Opal of Destiny
- Newcastle Herald 2 Sept 1952
- Genre: drama serial
- Running time: 15 mins (9:00 pm – 9:15 pm)
- Country of origin: Australia
- Language: English
- Home station: 2UW
- Starring: Harp McGuire
- Written by: Anthony Scott Veitch
- Directed by: Tom Farley
- Recording studio: Sydney
- Original release: September 1 – December 31, 1952
- No. of series: 1
- No. of episodes: 52

= Opal of Destiny =

ABC Weekly 6 Sept 1952

Opal of Destiny is a 1952 Australian radio serial written by Anthony Scott Veitch and directed by Tom Farley.

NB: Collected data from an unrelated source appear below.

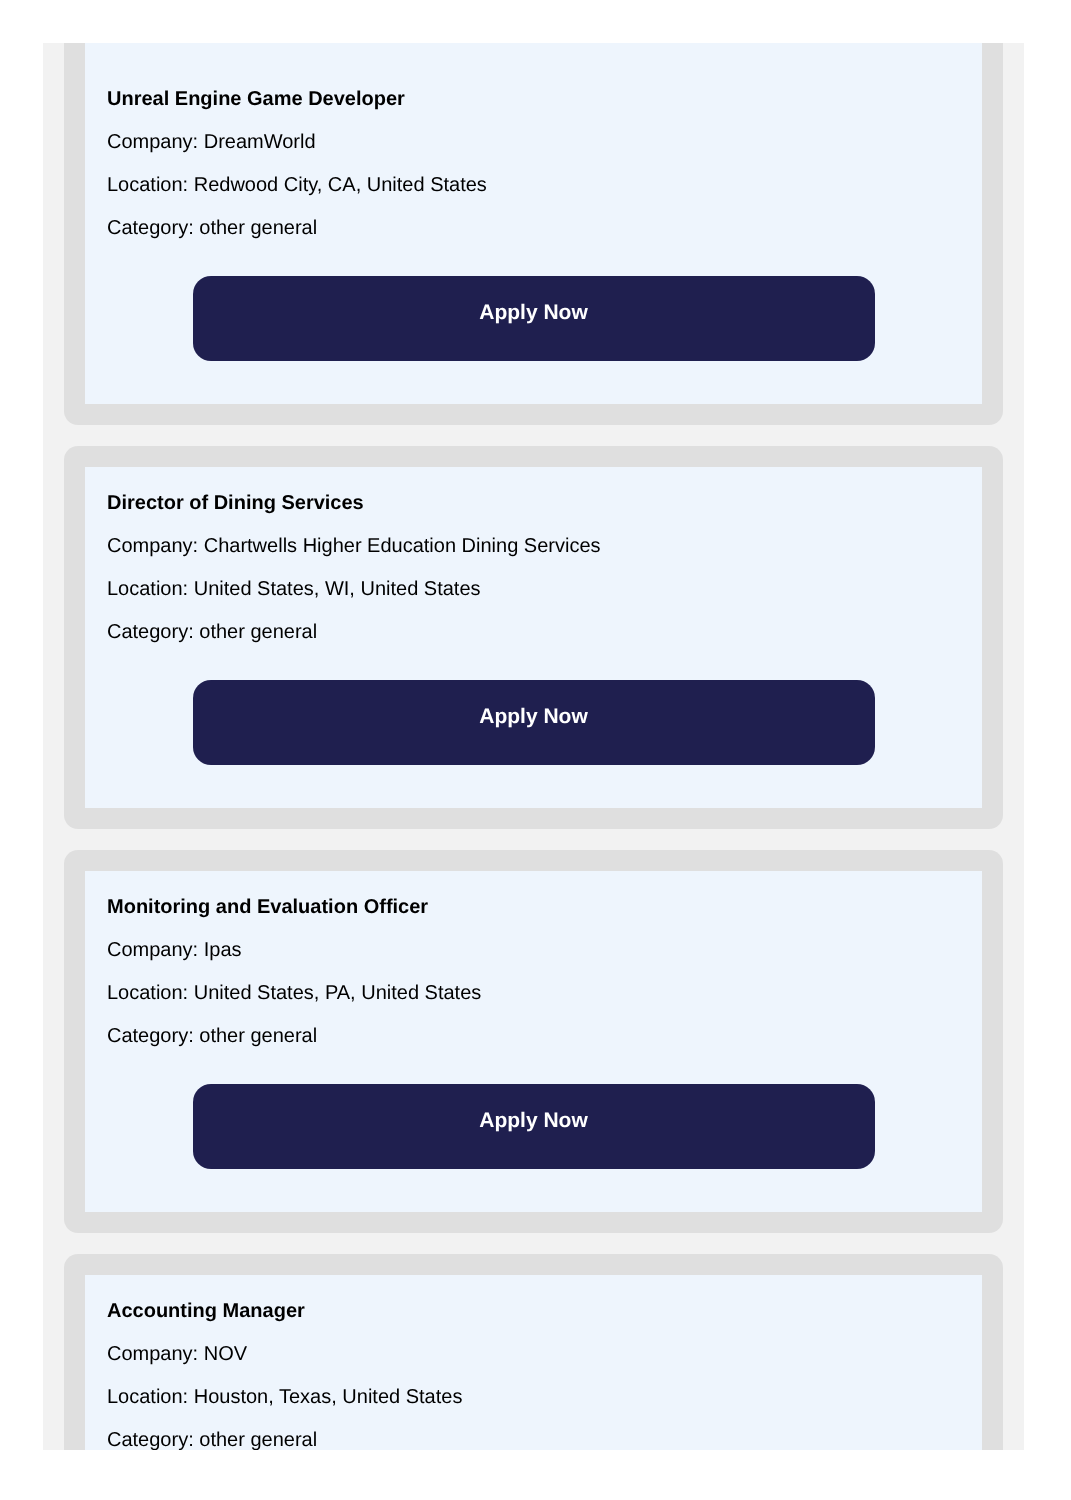Unreal Engine Game Developer
Company: DreamWorld
Location: Redwood City, CA, United States
Category: other general
Apply Now
Director of Dining Services
Company: Chartwells Higher Education Dining Services
Location: United States, WI, United States
Category: other general
Apply Now
Monitoring and Evaluation Officer
Company: Ipas
Location: United States, PA, United States
Category: other general
Apply Now
Accounting Manager
Company: NOV
Location: Houston, Texas, United States
Category: other general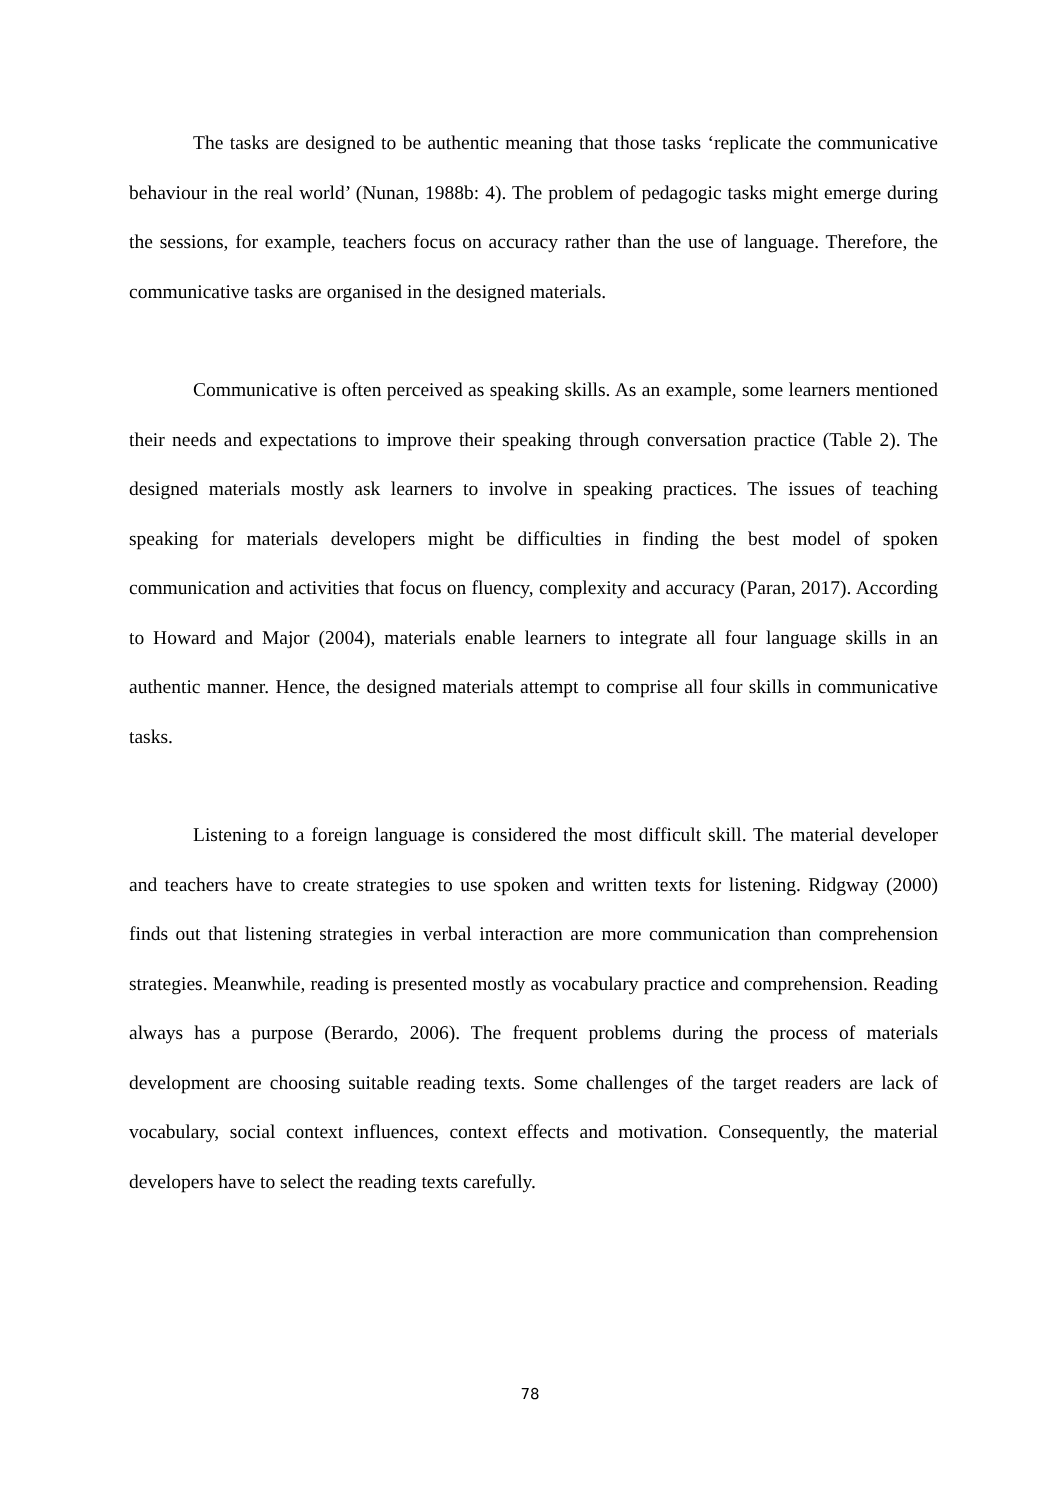The tasks are designed to be authentic meaning that those tasks ‘replicate the communicative behaviour in the real world’ (Nunan, 1988b: 4). The problem of pedagogic tasks might emerge during the sessions, for example, teachers focus on accuracy rather than the use of language. Therefore, the communicative tasks are organised in the designed materials.
Communicative is often perceived as speaking skills. As an example, some learners mentioned their needs and expectations to improve their speaking through conversation practice (Table 2). The designed materials mostly ask learners to involve in speaking practices. The issues of teaching speaking for materials developers might be difficulties in finding the best model of spoken communication and activities that focus on fluency, complexity and accuracy (Paran, 2017). According to Howard and Major (2004), materials enable learners to integrate all four language skills in an authentic manner. Hence, the designed materials attempt to comprise all four skills in communicative tasks.
Listening to a foreign language is considered the most difficult skill. The material developer and teachers have to create strategies to use spoken and written texts for listening. Ridgway (2000) finds out that listening strategies in verbal interaction are more communication than comprehension strategies. Meanwhile, reading is presented mostly as vocabulary practice and comprehension. Reading always has a purpose (Berardo, 2006). The frequent problems during the process of materials development are choosing suitable reading texts. Some challenges of the target readers are lack of vocabulary, social context influences, context effects and motivation. Consequently, the material developers have to select the reading texts carefully.
78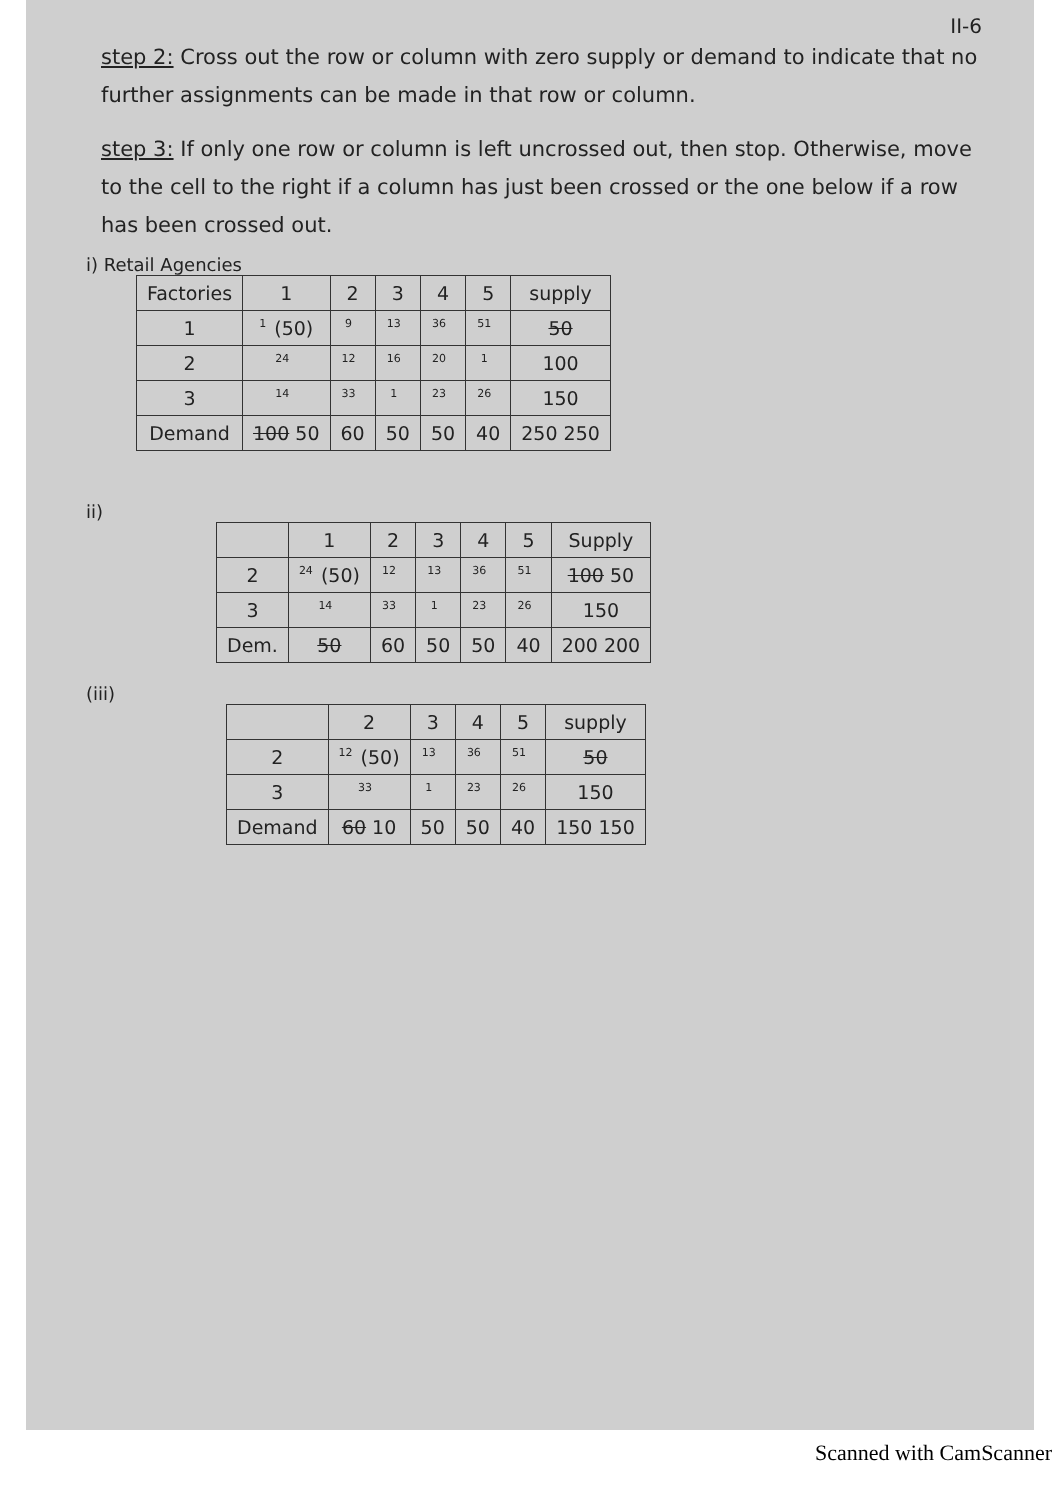II-6
step 2: Cross out the row or column with zero supply or demand to indicate that no further assignments can be made in that row or column.
step 3: If only one row or column is left uncrossed out, then stop. Otherwise, move to the cell to the right if a column has just been crossed or the one below if a row has been crossed out.
i) Retail Agencies
| Factories | 1 | 2 | 3 | 4 | 5 | supply |
| --- | --- | --- | --- | --- | --- | --- |
| 1 | 1 (50) | 9 | 13 | 36 | 51 | 50 |
| 2 | 24 | 12 | 16 | 20 | 1 | 100 |
| 3 | 14 | 33 | 1 | 23 | 26 | 150 |
| Demand | 100 50 | 60 | 50 | 50 | 40 | 250 250 |
ii)
| | 1 | 2 | 3 | 4 | 5 | Supply |
| --- | --- | --- | --- | --- | --- | --- |
| 2 | 24 (50) | 12 | 13 | 36 | 51 | 100 50 |
| 3 | 14 | 33 | 1 | 23 | 26 | 150 |
| Dem. | 50 | 60 | 50 | 50 | 40 | 200 200 |
(iii)
| | 2 | 3 | 4 | 5 | supply |
| --- | --- | --- | --- | --- | --- |
| 2 | 12 (50) | 13 | 36 | 51 | 50 |
| 3 | 33 | 1 | 23 | 26 | 150 |
| Demand | 60 10 | 50 | 50 | 40 | 150 150 |
Scanned with CamScanner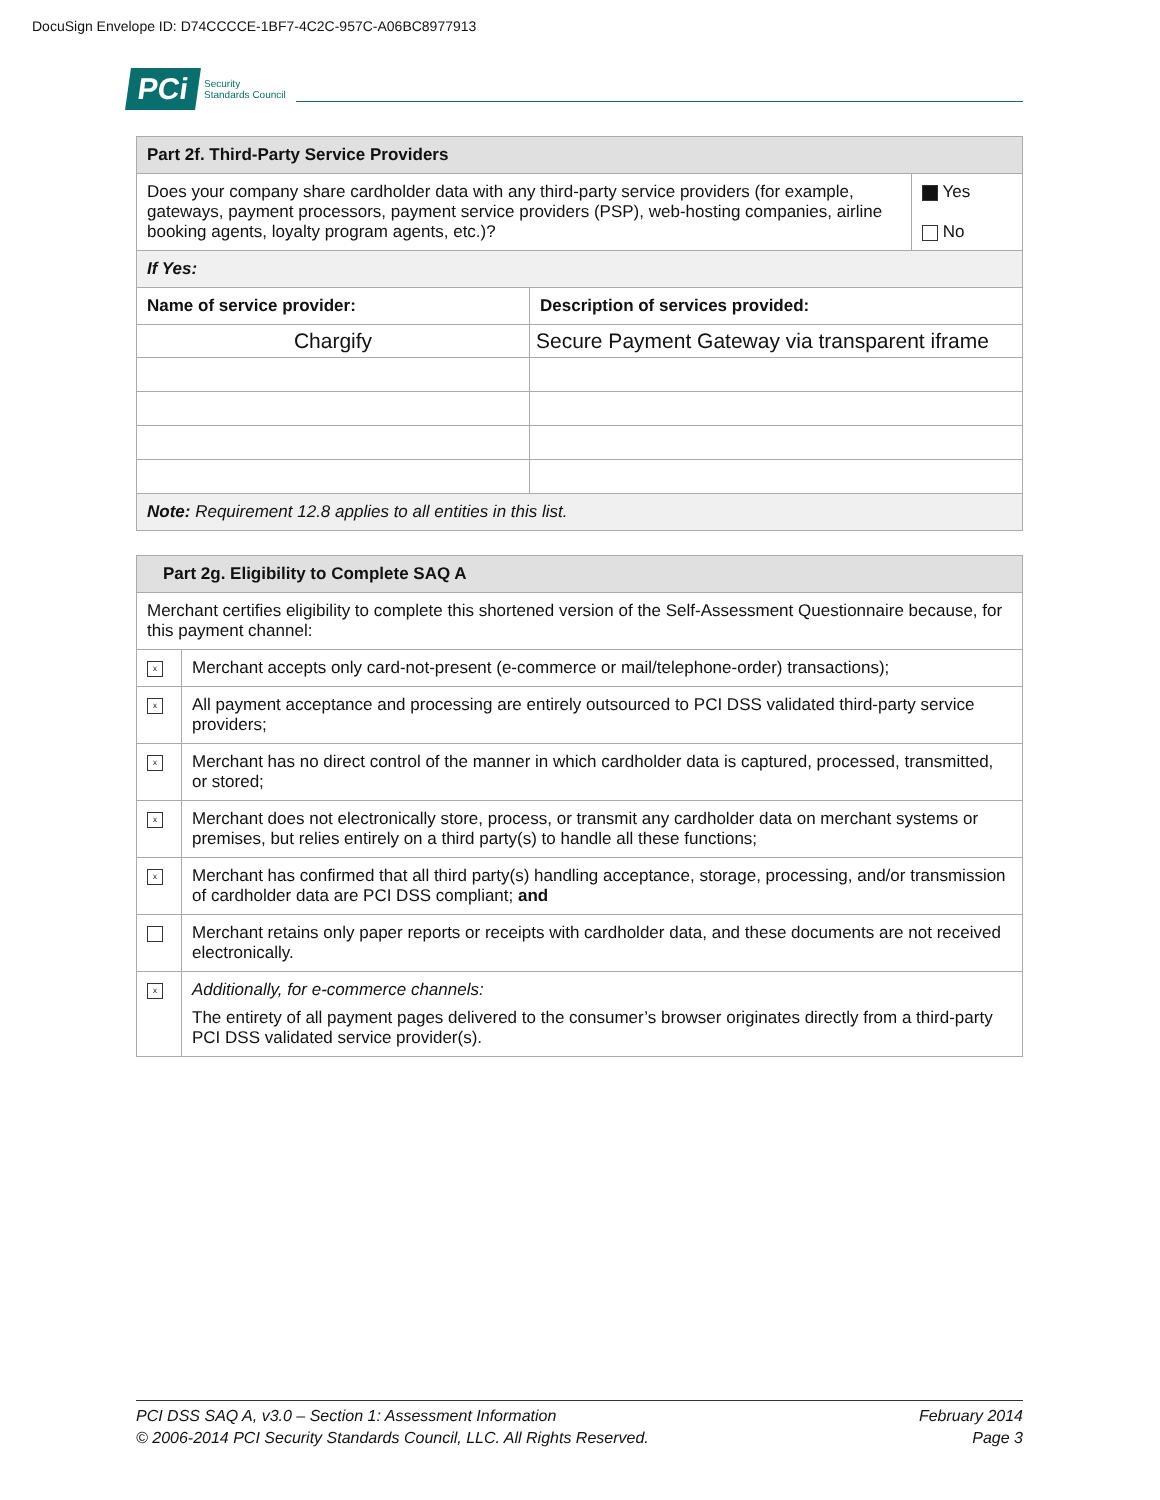DocuSign Envelope ID: D74CCCCE-1BF7-4C2C-957C-A06BC8977913
PCi Security
Standards Council
| Part 2f. Third-Party Service Providers | | |
| Does your company share cardholder data with any third-party service providers (for example, gateways, payment processors, payment service providers (PSP), web-hosting companies, airline booking agents, loyalty program agents, etc.)? | | ■ Yes No |
| If Yes: | | |
| Name of service provider: | Description of services provided: | |
| Chargify | Secure Payment Gateway via transparent iframe | |
| Note: Requirement 12.8 applies to all entities in this list. | | |
| Part 2g. Eligibility to Complete SAQ A | |
| Merchant certifies eligibility to complete this shortened version of the Self-Assessment Questionnaire because, for this payment channel: | |
| x | Merchant accepts only card-not-present (e-commerce or mail/telephone-order) transactions); |
| x | All payment acceptance and processing are entirely outsourced to PCI DSS validated third-party service providers; |
| x | Merchant has no direct control of the manner in which cardholder data is captured, processed, transmitted, or stored; |
| x | Merchant does not electronically store, process, or transmit any cardholder data on merchant systems or premises, but relies entirely on a third party(s) to handle all these functions; |
| x | Merchant has confirmed that all third party(s) handling acceptance, storage, processing, and/or transmission of cardholder data are PCI DSS compliant; and |
| | Merchant retains only paper reports or receipts with cardholder data, and these documents are not received electronically. |
| x | Additionally, for e-commerce channels: The entirety of all payment pages delivered to the consumer’s browser originates directly from a third-party PCI DSS validated service provider(s). |
PCI DSS SAQ A, v3.0 – Section 1: Assessment Information
© 2006-2014 PCI Security Standards Council, LLC. All Rights Reserved.
February 2014
Page 3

There were 52 episodes and the serial was recorded in advance of broadcast. It was made by the Columbia George Edwards Production Company, who had an exclusive deal with 2UW in Sydney.

== Premise ==
An ex-US naval pilot comes to Australia to start life anew and winds up in Lightning Ridge.

== Cast ==
- Harp McGuire
- Alan White
- Paul McNaughton
- David Eadie
- Tom Farley
- Rodney Taylor
- Grant Taylor
- Brian Wright
- Alan Trevor
- Marie Clark
- Diana Davidson
- Jean Robertson

== Reception ==
The Daily Telegraph said "This gives a carelessly written, shoddily acted picture of an American in Paddo a poor pastiche, blotched with all the naughtiest hues of Harlem, and daubed with, some of the ruddier tints of Broadway's café-society. Let us have no more of these pallid imitations. New York and Chicago have had both gang warfare and a distinguished, if eccentric, elite. Sydney has had neither worth mentioning. If our authors wish to be nationally and authentic ally husky, let them start writing about; the Pushes."